## CHECK YOUR UNDERSTANDING
(1) From the Woodstock text, extract the stretch from "Joel regarding power" through "was going through.", copying it word for word.
(2) Translate this sentence from the Woodstock text into Spanish: "The closer he got, the more congested the route became."

Again from the Princeton article: The Who and the Grateful Dead had decided at the last minute that they would no longer accept Woodstock’s checks. They wanted cash or they weren’t going to play. Rosenman…had to scramble. He woke up his banker with a phone call and sent a helicopter to the man’s backyard, flying the pajamas-clad financier over the traffic jams and to the bank office a few miles away. Now, as the clock ticked, Rosenman revved his motorcycle and followed the music.

The closer he got, the more congested the route became. But once he reached the periphery of the vast field that had been transformed into a cultural epicenter of peace and music, he couldn’t help but pause to appreciate the beauty and the gravity of the moment.

Janis Joplin was singing ‘Piece of My Heart,’ and she was brilliantly lit up by the spotlight,” Rosenman said. “And in my backpack, I was carrying the cashier’s checks that would keep the crowd from becoming very unhappy. Threading my way through the audience was difficult, but it was also exhilarating. I felt, briefly, like a hero.”

Woodstock Ventures Joel Rosenman

No Walk in the Garden

From the beginning, the event’s logistics had presented constant hoops to jump through, the biggest, perhaps, having been the Wallkill eviction forcing the festival, only three weeks before the festival. to seek another site, which of course turned into Max Yasgur‘s hay field in Bethel.

Because Woodstock Ventures had to build the venue from scratch in a location where nothing was–there was barely electricity–everything seemed a nightmare.

Joel regarding power [from the above NPR interview]:

We were sprouting walkie talkies from every ear at that point and dealing with a dozen problems every minute or two. And on top of it all the phone rang, the chief electrician was calling from backstage. I asked him what the problem was, he sounded pretty shaky actually at the time, even for a man who was going through what he was going through.

## DATA RECORDS

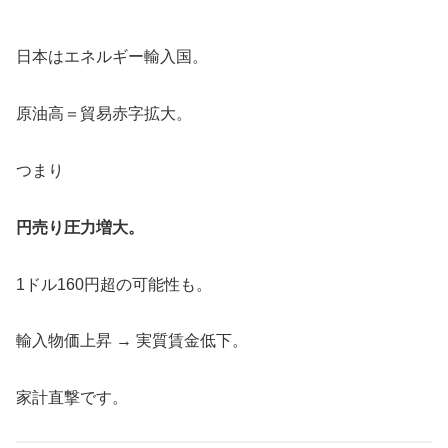
日本はエネルギー輸入国。
原油高＝貿易赤字拡大。
つまり
円売り圧力増大。
1ドル160円超の可能性も。
輸入物価上昇 → 実質賃金低下。
家計直撃です。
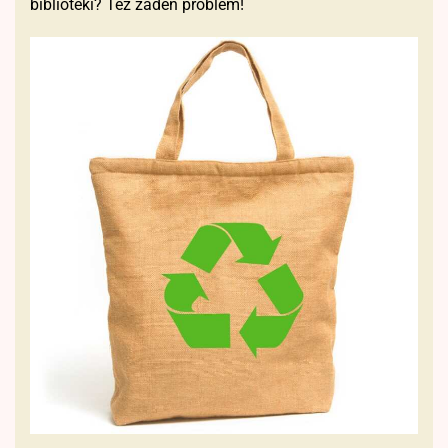
biblioteki? Też żaden problem!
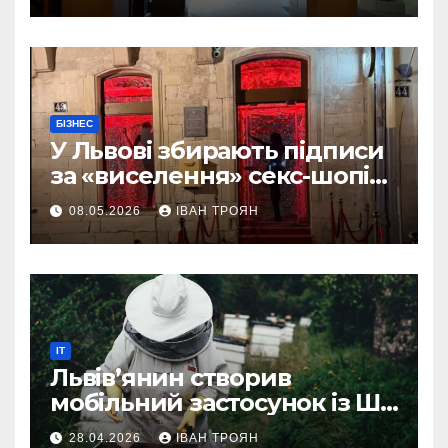
БІЗНЕС
У Львові збирають підписи
за «виселення» секс-шопів
із центру міста
08.05.2026
ІВАН ТРОЯН
IT
Львів’янин створив
мобільний застосунок із ШІ-
асистентом для бджолярів
28.04.2026
ІВАН ТРОЯН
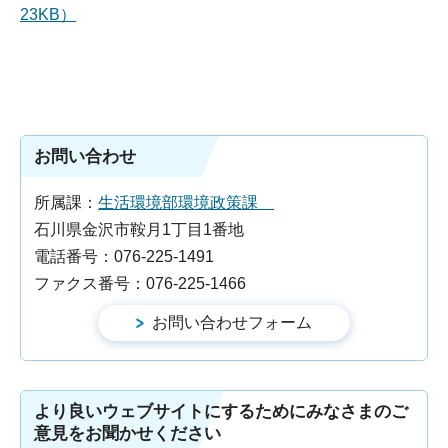
23KB）
お問い合わせ
所属課：
生活環境部環境政策課
石川県金沢市鞍月1丁目1番地
電話番号：076-225-1491
ファクス番号：076-225-1466
より良いウェブサイトにするためにみなさまのご
意見をお聞かせください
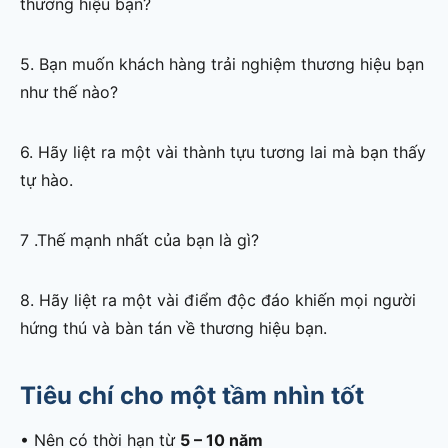
thương hiệu bạn?
5. Bạn muốn khách hàng trải nghiệm thương hiệu bạn
như thế nào?
6. Hãy liệt ra một vài thành tựu tương lai mà bạn thấy
tự hào.
7 .Thế mạnh nhất của bạn là gì?
8. Hãy liệt ra một vài điểm độc đáo khiến mọi người
hứng thú và bàn tán về thương hiệu bạn.
Tiêu chí cho một tầm nhìn tốt
• Nên có thời hạn từ
5 – 10 năm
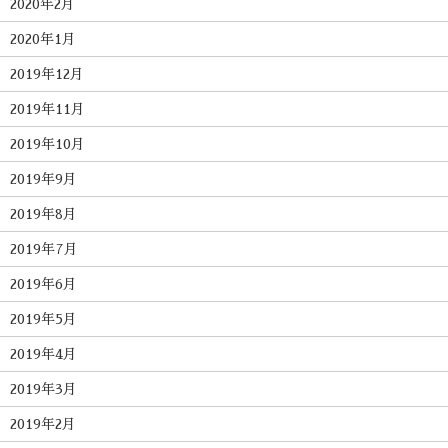
2020年2月
2020年1月
2019年12月
2019年11月
2019年10月
2019年9月
2019年8月
2019年7月
2019年6月
2019年5月
2019年4月
2019年3月
2019年2月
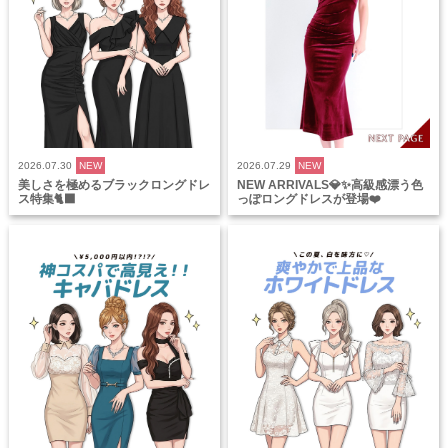
2026.07.30
NEW
2026.07.29
NEW
美しさを極めるブラックロングドレ
NEW ARRIVALS💎✨高級感漂う色
ス特集🐈‍⬛
っぽロングドレスが登場❤️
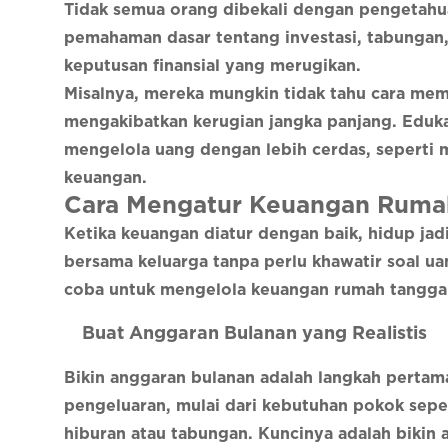
Tidak semua orang dibekali dengan pengetahu
pemahaman dasar tentang investasi, tabungan
keputusan finansial yang merugikan.
Misalnya, mereka mungkin tidak tahu cara mema
mengakibatkan kerugian jangka panjang. Eduk
mengelola uang dengan lebih cerdas, seperti 
keuangan.
Cara Mengatur Keuangan Rumah 
Ketika keuangan diatur dengan baik, hidup jad
bersama keluarga tanpa perlu khawatir soal uan
coba untuk mengelola keuangan rumah tangga a
Buat Anggaran Bulanan yang Realistis
Bikin anggaran bulanan adalah langkah pertam
pengeluaran, mulai dari kebutuhan pokok sepert
hiburan atau tabungan. Kuncinya adalah bikin 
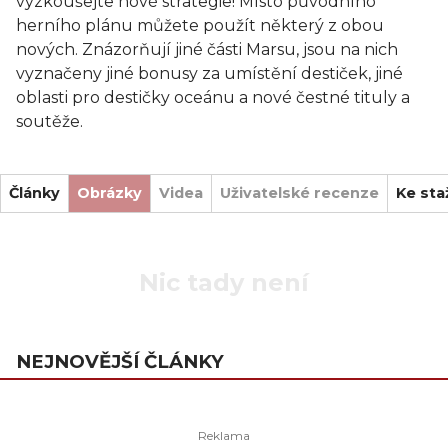
vyzkoušejte nové strategie! Místo původního
herního plánu můžete použít některý z obou
nových. Znázorňují jiné části Marsu, jsou na nich
vyznačeny jiné bonusy za umístění destiček, jiné
oblasti pro destičky oceánu a nové čestné tituly a
soutěže.
Články
Obrázky
Videa
Uživatelské recenze
Ke sta
Nic tady není
NEJNOVĚJŠÍ ČLÁNKY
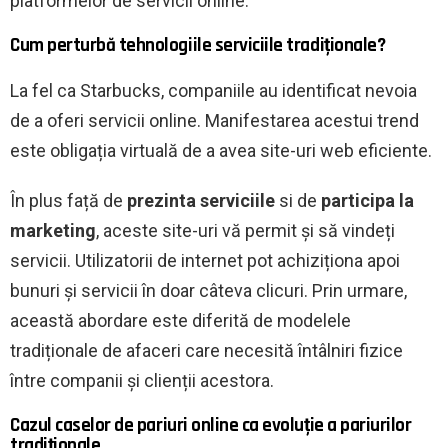
platformelor de servicii online.
Cum perturbă tehnologiile serviciile tradiționale?
La fel ca Starbucks, companiile au identificat nevoia
de a oferi servicii online. Manifestarea acestui trend
este obligația virtuală de a avea site-uri web eficiente.
În plus față de
prezinta serviciile
si de
participa la
marketing
, aceste site-uri vă permit și să vindeți
servicii. Utilizatorii de internet pot achiziționa apoi
bunuri și servicii în doar câteva clicuri. Prin urmare,
această abordare este diferită de modelele
tradiționale de afaceri care necesită întâlniri fizice
între companii și clienții acestora.
Cazul caselor de pariuri online ca evoluție a pariurilor
tradiționale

## SOLUTIONS PER TASK
(1)
Joel regarding power [from the above NPR interview]:

We were sprouting walkie talkies from every ear at that point and dealing with a dozen problems every minute or two. And on top of it all the phone rang, the chief electrician was calling from backstage. I asked him what the problem was, he sounded pretty shaky actually at the time, even for a man who was going through what he was going through.

(2) Cuanto más se acercaba, más congestionada se volvía la ruta.